Samples were analyzed using a Maxis II QTOF instrument (Bruker Daltonik GmbH, Bremen, Germany) equipped with CaptiveSpray nanoBooster ionsource coupled to a Dionex UltiMate 3000 RSLCnano system (Sunnyvale, CA, USA). Peptides were separated on an Acquity M-Class BEH130 C18 analytical column (1.7 μm, 75 μm × 250 mm Waters, Milford, MA) using gradient elution (4–50% linear gradient of eluent B in 90 min) following trapping on an Acclaim PepMap100 C18 (5 μm, 100 μm × 20 mm, Thermo Fisher Scientific, Waltham, MA) trap column. Solvent A consisted of water +0.1% formic acid, while Solvent B was acetonitrile +0.1% formic acid. For standard proteomics DDA measurements, the cycle time was set at 2.5 sec in the 700–2000 m/z range, preferred charges states were set between +2 and +5. MS spectra were acquired at 3 Hz, while MS/MS spectra at 4 or 16 Hz depending on the intensity of the precursor. In the case of the “glycopeptide-optimized” method mixed energy spectra were collected at 100% collision energy for 80% of the cycle time and 50% collision energy for 20% of the cycle time. For label-free quantitation, MS spectra were recorded over the mass range of m/z 300–3000 at 1 Hz. In the case of high and low energy measurements, the CID was performed on selected triply charged glycopeptide precursors using an inclusion list. The CID was performed at 4 Hz for abundant precursors and at 1 Hz for low abundant ones at various collision energies. First, the “standard” collision energy for precursor signals was determined following the manufacturer’s recommendations for peptides based on the isolation m/z, isolation mass range width and charge state of the ion. In the energy dependent measurements, the collision energy was set to a given percentage of this energy (in the 30–200% range). Following each run raw data were recalibrated using the Compass DataAnalysis software 4.3 (Bruker Daltonics, Bremen, Germany).

Mass spectrometry data have been deposited to the ProteomeXchange Consortium via the PRIDE49 partner repository with the dataset identifier PXD013930.

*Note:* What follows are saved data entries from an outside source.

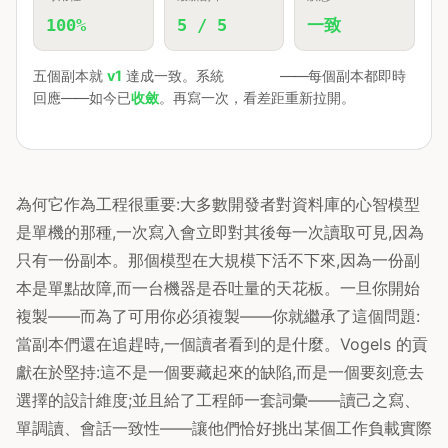
100%
5 / 5
一致
五個副本就
v1
達成一致。系統
全程可用
——每個副本都即時
回應——如今已
收斂
。再寫一次，看差距重新拉開。
為何它作為工程很重要:大多數開發者對資料庫的心智模型
是單機的那種,一次寫入會立即對其後每一次讀取可見,因為
只有一份副本。那個模型在大規模下活不下來,因為一份副
本是單點故障,而一台機器是吞吐量的天花板。一旦你開始
複製——而為了可用你必須複製——你就繼承了這個問題:
當副本們還在追趕時,一個讀者看到的是什麼。Vogels 的貢
獻在於堅持:這不是一個要藏起來的缺陷,而是一個要刻意去
選擇的設計維度;並且給了工程師一套詞彙——讀己之寫、
單調讀、會話一致性——讓他們恰好挑出某個工作負載實際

Qualitative and quantitative data analysis

Quantitative analysis of proteins from the MS/MS data was performed using MaxQuant software version 1.5.3.3050. Qualitative analysis of peptides and N-glycopeptides from the MS/MS data was done using Byonic software version 2.15.733 (Protein Metrics Inc., Cupertino, CA, USA). LFQ analysis of glycopeptides and peptides from the MS1 data was done by using our in-house developed GlycoPattern software41. GlycoPattern requires a peptide and a glycopeptide backbone list with retention times (RT) derived from the Byonic search, and a summarized glycan list derived from the Byonic search, manual spectra evaluation, and glycopeptide synthesis pathways. For the additional manual spectra evaluation, multiple collision energies were used, corresponding to the different fragmentation properties of distinct glycoforms. Components were identified based on their charge state, m/z and RT values, and isotope distribution. Quantification was done by calculating the peak area of the Gaussian peaks fitted over the extracted ion chromatogram of the identified components. Results were then verified by performing random checks.

Equipment and settings

Figure 1 was prepared using Microsoft PowerPoint and imported into Inkscape 0.92 software to create a vector graphic. Spectra in Fig. 2 were exported from Byonic software version 2.15.7 (Protein Metrics Inc., Cupertino, CA, USA) using default settings and further edited using Inkscape 0.92 software as follows. First, the label on top of the spectrum was removed containing the sequence of the peptide, charge state, scan number and scan time. Next, font sizes in the peptide sequence explaining fragmentation were increased and labels glycan, glycopeptide or peptide were added. Spectra in Fig. 3 were exported from Compass DataAnalysis software 4.3 (Bruker Daltonics, Bremen, Germany) and further edited using Inkscape 0.92 software as follows. First the label in the upper right corner was removed, then sugar structures explaining fragmentation of the glycopeptide were added, as well as the abbreviation of the N-glycan and the fragmentation energy. Figure 4 was prepared using Microsoft Excel and imported into Inkscape 0.92 software to create a vector graphic.